Durante a audiência, a juíza fez perguntas sobre a profissão, a escolaridade, o estado civil e os antecedentes do jovem. Ele afirmou ser técnico em refrigeração, solteiro, ter concluído apenas o primeiro grau e morar com uma irmã. Disse ainda não ter antecedentes criminais e não usar drogas.

Para a representante do Ministério Público, não havia indícios materiais de crime, pois nenhum elemento juntado nos autos indica que a motocicleta que dirigia era produto de crime. “Constatou-se que não havia divergência entre a placa e o chassi, mas mesmo assim ele foi levado à delegacia e autuado em flagrante. Além disso, os próprios policiais disseram que a moto estava em situação regular”, afirmou a promotora designada para a audiência. Também o representante da Defensoria Pública disse não ver motivos para que a prisão fosse mantida.

“Nota-se, portanto, pelos elementos informativos até agora inseridos nos autos, que não se fazem presentes razões concretas a ensejar a prisão preventiva, medida extremada, de exceção”, proclamou a juíza Marlúcia Bezerra, que será a responsável pela Vara Única de Audiências de Custódia de Fortaleza. O preso, no entanto, deverá comparecer mensalmente à sede da central de alternativas penais, pelo prazo de doze meses, e recolher-se a sua residência no período de 22 horas às 6 horas, quando não estiver trabalhando, estudando ou não estiver em atividade relacionada à sua saúde e religiosidade.

Em Fortaleza, toda a estrutura da 17ª Vara Criminal foi transformada na Vara Única de Audiências de Custódia, que será instalada no Fórum Clóvis Beviláqua. Haverá quatro salas para a realização das audiências de custódia, dois gabinetes para os membros do Ministério Público, dois para a Defensoria Pública, uma sala para a Secretaria da Justiça e Cidadania do Ceará (Sejus), uma para a secretaria-geral e outra para realização de perícias.

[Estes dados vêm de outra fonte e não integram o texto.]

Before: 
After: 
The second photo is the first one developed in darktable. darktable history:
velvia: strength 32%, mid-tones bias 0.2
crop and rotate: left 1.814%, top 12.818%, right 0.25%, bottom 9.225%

“Nos preocupamos com os mínimos detalhes, desde as instalações físicas até a escolha de um juiz comprometido com a idéia do projeto”, disse a presidente do Tribunal de Justiça do Estado do Ceará (TJCE), Iracema Martins do Vale. O local contará ainda com quatro celas para eventuais custodiados e funcionará de segunda a sexta-feira, das 9h às 17h. “Serão quatro juízes se revezando. Vamos continuar estudando a necessidade de trabalharmos até nos finais de semana”, afirma a juíza Marlúcia Bezerra.

O Ceará é o 13º estado a aderir ao projeto do Conselho Nacional de Justiça (CNJ), que prevê a rápida apresentação dos presos em flagrante a um juiz, conforme está previsto em tratados internacionais de direitos humanos assinados pelo Brasil. Já fazem parte do projeto os estados de São Paulo, Espírito Santo, Maranhão, Minas Gerais, Mato Grosso, Rio Grande do Sul, Paraná, Amazonas, Tocantins, Goiás, Paraíba e Pernambuco. Também nesta sexta-feira, foi fechada a adesão do Piauí à iniciativa comandada pelo CNJ.

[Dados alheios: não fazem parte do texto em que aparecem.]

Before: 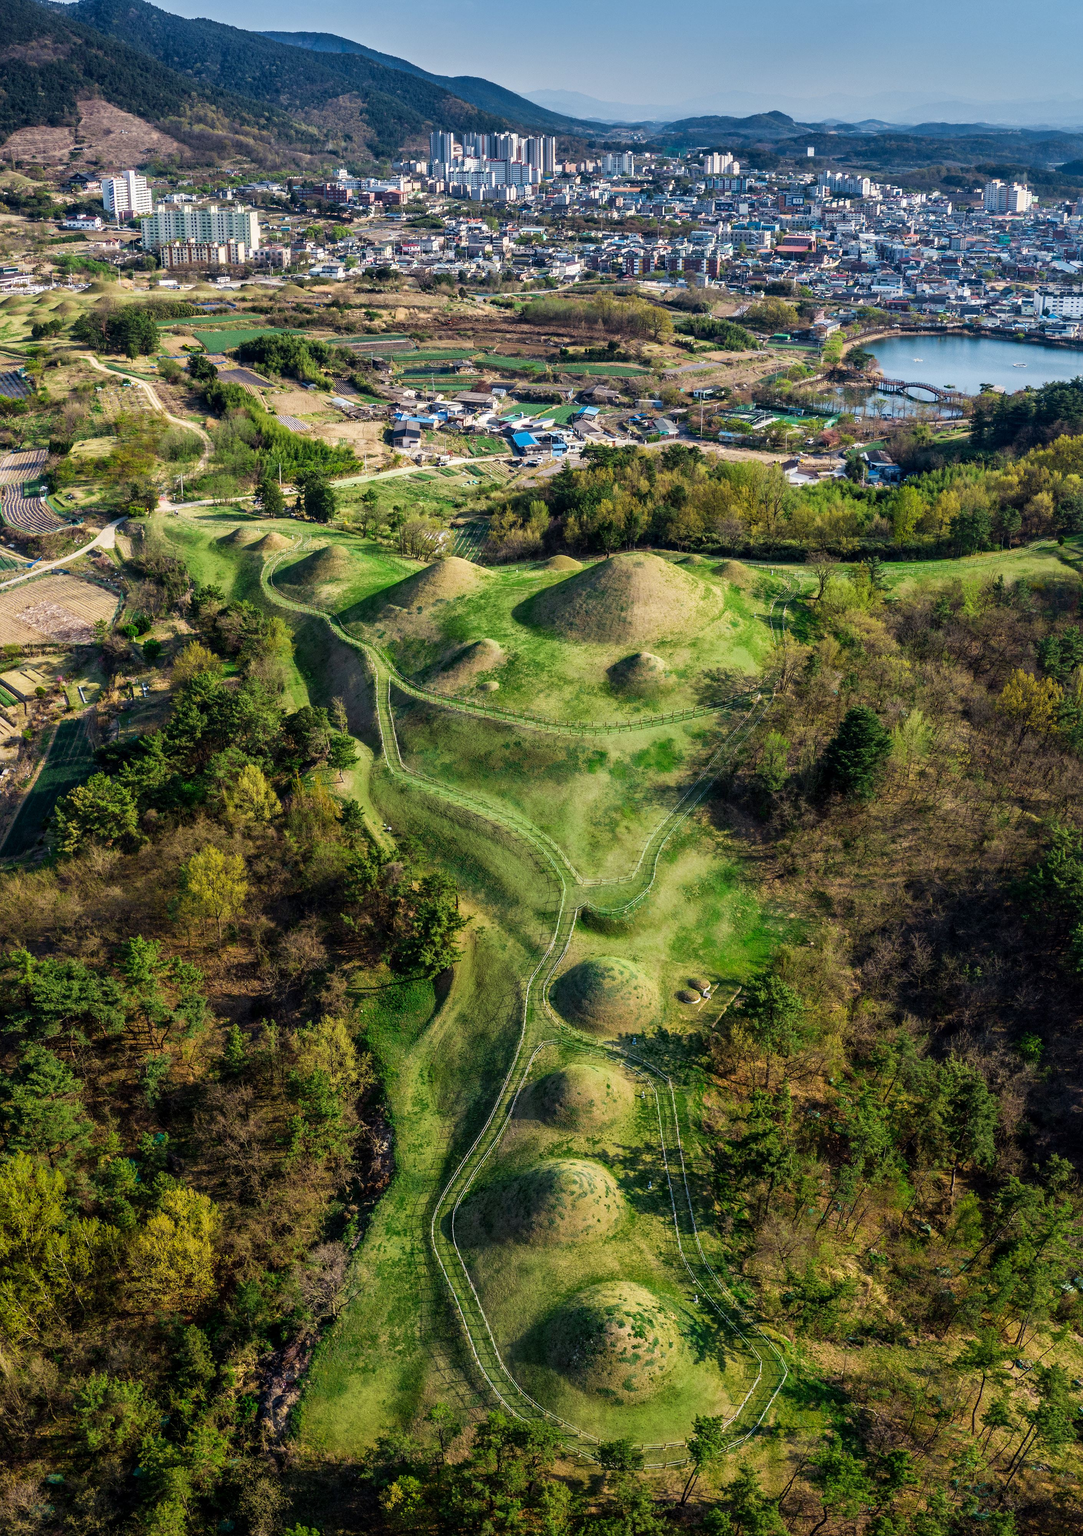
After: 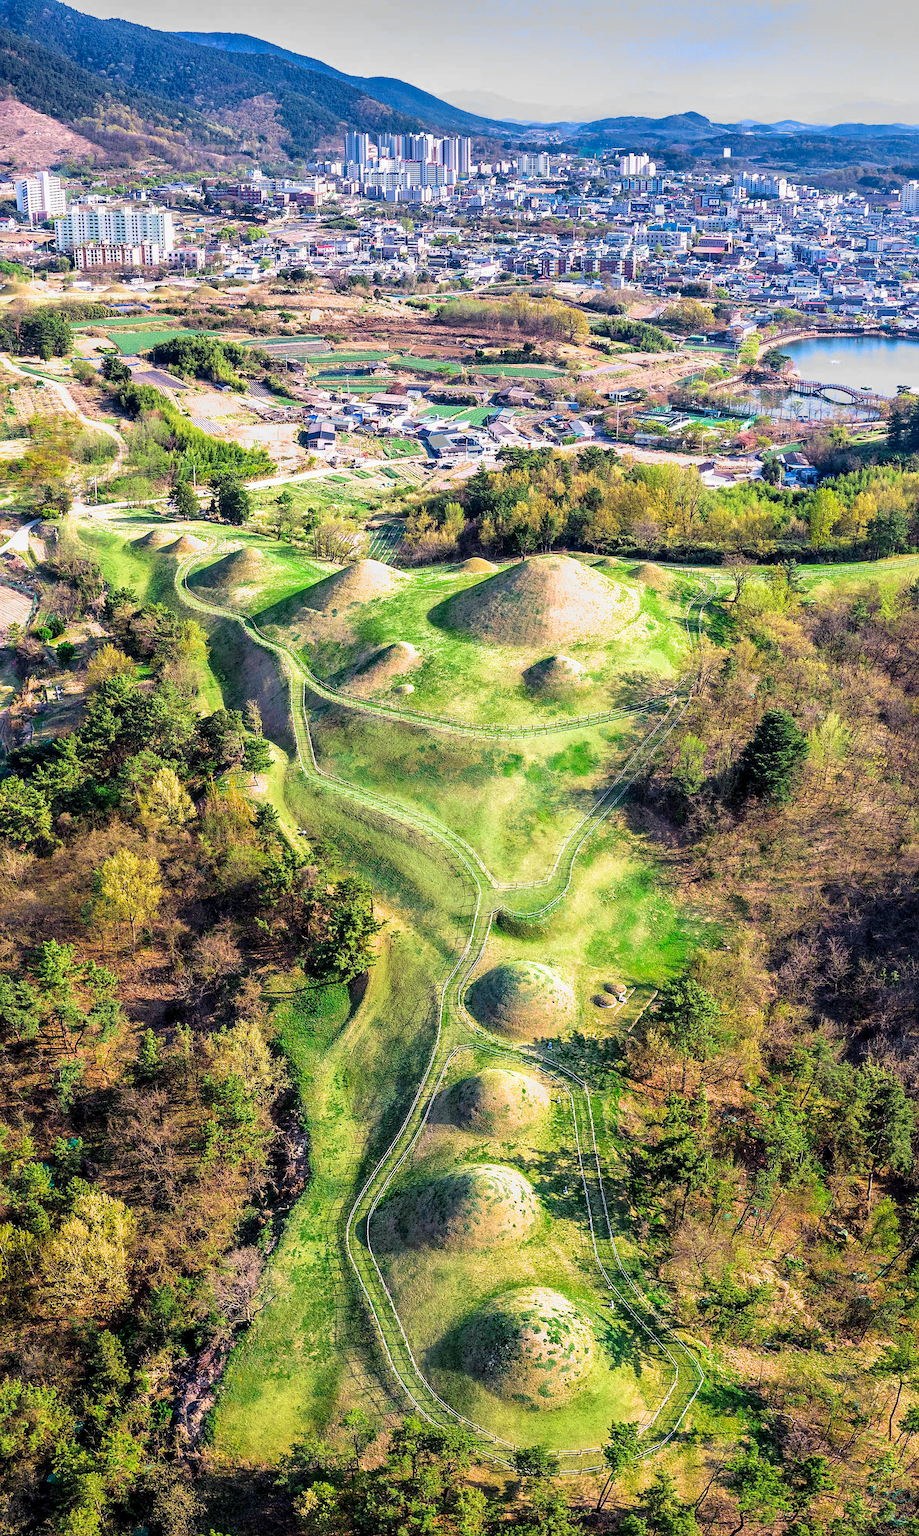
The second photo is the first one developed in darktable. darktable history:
crop: left 8.026%, right 7.374%
exposure: black level correction 0, exposure 1.45 EV, compensate exposure bias true, compensate highlight preservation false
white balance: red 1.05, blue 1.072
sharpen: on, module defaults
filmic rgb: middle gray luminance 18.42%, black relative exposure -10.5 EV, white relative exposure 3.4 EV, threshold 6 EV, target black luminance 0%, hardness 6.03, latitude 99%, contrast 0.847, shadows ↔ highlights balance 0.505%, add noise in highlights 0, preserve chrominance max RGB, color science v3 (2019), use custom middle-gray values true, iterations of high-quality reconstruction 0, contrast in highlights soft, enable highlight reconstruction true
color balance: gamma [0.9, 0.988, 0.975, 1.025], gain [1.05, 1, 1, 1]
color correction: highlights a* -0.137, highlights b* 0.137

Nos estados em que já foi implementado, o projeto tem conseguido reduzir pela metade o número de prisões preventivas desnecessárias. O Ceará tem hoje o décimo maior índice de presos provisórios do país: 50%, segundo os últimos dados do Sistema Integrado de Informações Penitenciárias (Infopen) do Ministério da Justiça. O estado também apresenta a maior taxa nacional de presos sem condenação aprisionados por mais de 90 dias (99%).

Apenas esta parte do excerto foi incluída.